Material provided =
= = = =
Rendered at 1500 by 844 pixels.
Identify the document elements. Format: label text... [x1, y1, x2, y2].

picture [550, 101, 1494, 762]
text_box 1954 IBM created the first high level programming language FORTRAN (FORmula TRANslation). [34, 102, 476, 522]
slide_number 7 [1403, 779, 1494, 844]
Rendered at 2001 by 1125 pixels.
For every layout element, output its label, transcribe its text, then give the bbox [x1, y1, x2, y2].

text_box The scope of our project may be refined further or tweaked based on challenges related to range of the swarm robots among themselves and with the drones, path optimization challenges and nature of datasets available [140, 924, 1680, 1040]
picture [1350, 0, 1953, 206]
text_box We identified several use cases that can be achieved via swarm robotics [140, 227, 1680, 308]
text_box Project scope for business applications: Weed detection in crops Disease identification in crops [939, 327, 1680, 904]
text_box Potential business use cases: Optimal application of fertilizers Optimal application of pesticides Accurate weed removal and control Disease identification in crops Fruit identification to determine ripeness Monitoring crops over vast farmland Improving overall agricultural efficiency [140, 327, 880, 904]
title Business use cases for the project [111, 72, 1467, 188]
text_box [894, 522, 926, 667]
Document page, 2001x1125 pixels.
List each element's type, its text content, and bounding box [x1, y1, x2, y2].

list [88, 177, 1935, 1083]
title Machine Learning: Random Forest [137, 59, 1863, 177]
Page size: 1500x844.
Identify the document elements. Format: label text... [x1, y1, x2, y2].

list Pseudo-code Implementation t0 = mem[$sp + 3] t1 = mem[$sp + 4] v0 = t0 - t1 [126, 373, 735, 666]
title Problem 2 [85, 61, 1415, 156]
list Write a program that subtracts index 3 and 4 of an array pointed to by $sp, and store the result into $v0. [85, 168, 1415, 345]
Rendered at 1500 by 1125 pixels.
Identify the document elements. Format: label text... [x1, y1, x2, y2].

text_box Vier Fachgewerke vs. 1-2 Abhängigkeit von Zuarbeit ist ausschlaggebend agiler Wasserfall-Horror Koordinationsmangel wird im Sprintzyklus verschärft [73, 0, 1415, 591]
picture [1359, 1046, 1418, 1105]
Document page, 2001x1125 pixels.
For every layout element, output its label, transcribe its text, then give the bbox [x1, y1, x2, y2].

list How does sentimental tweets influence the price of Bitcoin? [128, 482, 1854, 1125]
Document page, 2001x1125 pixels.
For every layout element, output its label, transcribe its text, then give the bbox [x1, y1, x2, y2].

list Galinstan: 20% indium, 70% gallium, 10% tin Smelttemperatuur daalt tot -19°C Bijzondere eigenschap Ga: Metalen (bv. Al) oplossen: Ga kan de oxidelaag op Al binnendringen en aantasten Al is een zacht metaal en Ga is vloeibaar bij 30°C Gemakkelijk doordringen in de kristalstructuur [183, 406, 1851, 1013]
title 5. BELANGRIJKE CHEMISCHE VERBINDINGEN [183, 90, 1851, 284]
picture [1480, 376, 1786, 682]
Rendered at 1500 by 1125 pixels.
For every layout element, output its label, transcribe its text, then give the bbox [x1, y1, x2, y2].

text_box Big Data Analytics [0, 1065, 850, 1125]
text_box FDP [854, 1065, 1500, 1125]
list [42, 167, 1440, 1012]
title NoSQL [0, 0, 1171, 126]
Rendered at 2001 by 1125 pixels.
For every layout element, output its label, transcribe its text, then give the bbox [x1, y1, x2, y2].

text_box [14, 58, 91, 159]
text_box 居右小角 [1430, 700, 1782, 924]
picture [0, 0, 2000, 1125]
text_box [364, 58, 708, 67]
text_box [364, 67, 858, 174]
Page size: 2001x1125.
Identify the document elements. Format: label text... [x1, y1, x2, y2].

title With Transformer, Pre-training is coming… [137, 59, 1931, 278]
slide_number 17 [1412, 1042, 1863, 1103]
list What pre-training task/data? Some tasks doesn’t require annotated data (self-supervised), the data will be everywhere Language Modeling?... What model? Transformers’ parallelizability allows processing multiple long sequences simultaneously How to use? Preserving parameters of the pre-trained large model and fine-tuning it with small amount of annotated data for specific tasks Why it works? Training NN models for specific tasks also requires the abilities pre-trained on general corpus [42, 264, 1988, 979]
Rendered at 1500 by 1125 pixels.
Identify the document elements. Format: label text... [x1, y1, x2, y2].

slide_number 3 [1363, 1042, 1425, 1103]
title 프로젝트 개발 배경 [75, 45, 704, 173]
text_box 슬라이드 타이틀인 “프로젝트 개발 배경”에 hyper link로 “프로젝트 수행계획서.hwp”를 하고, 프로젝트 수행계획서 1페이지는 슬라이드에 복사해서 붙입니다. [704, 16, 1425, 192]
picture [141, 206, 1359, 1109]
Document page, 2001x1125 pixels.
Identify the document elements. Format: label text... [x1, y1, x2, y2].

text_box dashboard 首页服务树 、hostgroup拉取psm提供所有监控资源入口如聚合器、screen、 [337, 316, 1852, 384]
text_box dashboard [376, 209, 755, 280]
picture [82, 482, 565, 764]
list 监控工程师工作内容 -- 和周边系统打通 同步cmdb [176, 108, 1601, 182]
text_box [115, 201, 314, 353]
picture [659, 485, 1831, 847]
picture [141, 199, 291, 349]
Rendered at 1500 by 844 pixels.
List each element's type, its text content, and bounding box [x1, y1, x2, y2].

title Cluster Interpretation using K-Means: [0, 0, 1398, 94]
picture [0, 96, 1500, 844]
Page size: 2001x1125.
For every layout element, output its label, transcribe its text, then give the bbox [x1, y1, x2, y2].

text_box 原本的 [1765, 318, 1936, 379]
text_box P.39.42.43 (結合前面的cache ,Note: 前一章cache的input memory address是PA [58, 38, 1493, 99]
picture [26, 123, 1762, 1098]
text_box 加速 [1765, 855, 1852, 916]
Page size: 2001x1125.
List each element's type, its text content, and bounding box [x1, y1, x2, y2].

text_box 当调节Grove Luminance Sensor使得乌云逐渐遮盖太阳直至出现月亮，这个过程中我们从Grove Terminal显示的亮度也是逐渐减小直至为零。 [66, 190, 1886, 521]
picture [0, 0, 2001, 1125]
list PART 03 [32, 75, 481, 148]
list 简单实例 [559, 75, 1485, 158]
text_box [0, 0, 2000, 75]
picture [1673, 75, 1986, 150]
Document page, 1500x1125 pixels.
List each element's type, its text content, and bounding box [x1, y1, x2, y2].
= = = =
Work to complete =
Retype each record, matching it exactly.

Task solution =
Rendered at 1500 by 844 pixels.
Identify the document elements. Format: label text... [x1, y1, x2, y2].

picture [550, 101, 1494, 762]
text_box 1954 IBM created the first high level programming language FORTRAN (FORmula TRANslation). [34, 102, 476, 522]
slide_number 7 [1403, 779, 1494, 844]
Rendered at 2001 by 1125 pixels.
For every layout element, output its label, transcribe its text, then give the bbox [x1, y1, x2, y2].

text_box The scope of our project may be refined further or tweaked based on challenges related to range of the swarm robots among themselves and with the drones, path optimization challenges and nature of datasets available [140, 924, 1680, 1040]
picture [1350, 0, 1953, 206]
text_box We identified several use cases that can be achieved via swarm robotics [140, 227, 1680, 308]
text_box Project scope for business applications: Weed detection in crops Disease identification in crops [939, 327, 1680, 904]
text_box Potential business use cases: Optimal application of fertilizers Optimal application of pesticides Accurate weed removal and control Disease identification in crops Fruit identification to determine ripeness Monitoring crops over vast farmland Improving overall agricultural efficiency [140, 327, 880, 904]
title Business use cases for the project [111, 72, 1467, 188]
text_box [894, 522, 926, 667]
Document page, 2001x1125 pixels.
List each element's type, its text content, and bounding box [x1, y1, x2, y2].

list [88, 177, 1935, 1083]
title Machine Learning: Random Forest [137, 59, 1863, 177]
Page size: 1500x844.
Identify the document elements. Format: label text... [x1, y1, x2, y2].

list Pseudo-code Implementation t0 = mem[$sp + 3] t1 = mem[$sp + 4] v0 = t0 - t1 [126, 373, 735, 666]
title Problem 2 [85, 61, 1415, 156]
list Write a program that subtracts index 3 and 4 of an array pointed to by $sp, and store the result into $v0. [85, 168, 1415, 345]
Rendered at 1500 by 1125 pixels.
Identify the document elements. Format: label text... [x1, y1, x2, y2].

text_box Vier Fachgewerke vs. 1-2 Abhängigkeit von Zuarbeit ist ausschlaggebend agiler Wasserfall-Horror Koordinationsmangel wird im Sprintzyklus verschärft [73, 0, 1415, 591]
picture [1359, 1046, 1418, 1105]
Document page, 2001x1125 pixels.
For every layout element, output its label, transcribe its text, then give the bbox [x1, y1, x2, y2].

list How does sentimental tweets influence the price of Bitcoin? [128, 482, 1854, 1125]
Document page, 2001x1125 pixels.
For every layout element, output its label, transcribe its text, then give the bbox [x1, y1, x2, y2].

list Galinstan: 20% indium, 70% gallium, 10% tin Smelttemperatuur daalt tot -19°C Bijzondere eigenschap Ga: Metalen (bv. Al) oplossen: Ga kan de oxidelaag op Al binnendringen en aantasten Al is een zacht metaal en Ga is vloeibaar bij 30°C Gemakkelijk doordringen in de kristalstructuur [183, 406, 1851, 1013]
title 5. BELANGRIJKE CHEMISCHE VERBINDINGEN [183, 90, 1851, 284]
picture [1480, 376, 1786, 682]
Rendered at 1500 by 1125 pixels.
For every layout element, output its label, transcribe its text, then give the bbox [x1, y1, x2, y2].

text_box Big Data Analytics [0, 1065, 850, 1125]
text_box FDP [854, 1065, 1500, 1125]
list [42, 167, 1440, 1012]
title NoSQL [0, 0, 1171, 126]
Rendered at 2001 by 1125 pixels.
For every layout element, output its label, transcribe its text, then give the bbox [x1, y1, x2, y2].

text_box [14, 58, 91, 159]
text_box 居右小角 [1430, 700, 1782, 924]
picture [0, 0, 2000, 1125]
text_box [364, 58, 708, 67]
text_box [364, 67, 858, 174]
Page size: 2001x1125.
Identify the document elements. Format: label text... [x1, y1, x2, y2].

title With Transformer, Pre-training is coming… [137, 59, 1931, 278]
slide_number 17 [1412, 1042, 1863, 1103]
list What pre-training task/data? Some tasks doesn’t require annotated data (self-supervised), the data will be everywhere Language Modeling?... What model? Transformers’ parallelizability allows processing multiple long sequences simultaneously How to use? Preserving parameters of the pre-trained large model and fine-tuning it with small amount of annotated data for specific tasks Why it works? Training NN models for specific tasks also requires the abilities pre-trained on general corpus [42, 264, 1988, 979]
Rendered at 1500 by 1125 pixels.
Identify the document elements. Format: label text... [x1, y1, x2, y2].

slide_number 3 [1363, 1042, 1425, 1103]
title 프로젝트 개발 배경 [75, 45, 704, 173]
text_box 슬라이드 타이틀인 “프로젝트 개발 배경”에 hyper link로 “프로젝트 수행계획서.hwp”를 하고, 프로젝트 수행계획서 1페이지는 슬라이드에 복사해서 붙입니다. [704, 16, 1425, 192]
picture [141, 206, 1359, 1109]
Document page, 2001x1125 pixels.
Identify the document elements. Format: label text... [x1, y1, x2, y2].

text_box dashboard 首页服务树 、hostgroup拉取psm提供所有监控资源入口如聚合器、screen、 [337, 316, 1852, 384]
text_box dashboard [376, 209, 755, 280]
picture [82, 482, 565, 764]
list 监控工程师工作内容 -- 和周边系统打通 同步cmdb [176, 108, 1601, 182]
text_box [115, 201, 314, 353]
picture [659, 485, 1831, 847]
picture [141, 199, 291, 349]
Rendered at 1500 by 844 pixels.
List each element's type, its text content, and bounding box [x1, y1, x2, y2].

title Cluster Interpretation using K-Means: [0, 0, 1398, 94]
picture [0, 96, 1500, 844]
Page size: 2001x1125.
For every layout element, output its label, transcribe its text, then give the bbox [x1, y1, x2, y2].

text_box 原本的 [1765, 318, 1936, 379]
text_box P.39.42.43 (結合前面的cache ,Note: 前一章cache的input memory address是PA [58, 38, 1493, 99]
picture [26, 123, 1762, 1098]
text_box 加速 [1765, 855, 1852, 916]
Page size: 2001x1125.
List each element's type, its text content, and bounding box [x1, y1, x2, y2].

text_box 当调节Grove Luminance Sensor使得乌云逐渐遮盖太阳直至出现月亮，这个过程中我们从Grove Terminal显示的亮度也是逐渐减小直至为零。 [66, 190, 1886, 521]
picture [0, 0, 2001, 1125]
list PART 03 [32, 75, 481, 148]
list 简单实例 [559, 75, 1485, 158]
text_box [0, 0, 2000, 75]
picture [1673, 75, 1986, 150]
Document page, 1500x1125 pixels.
List each element's type, its text content, and bounding box [x1, y1, x2, y2].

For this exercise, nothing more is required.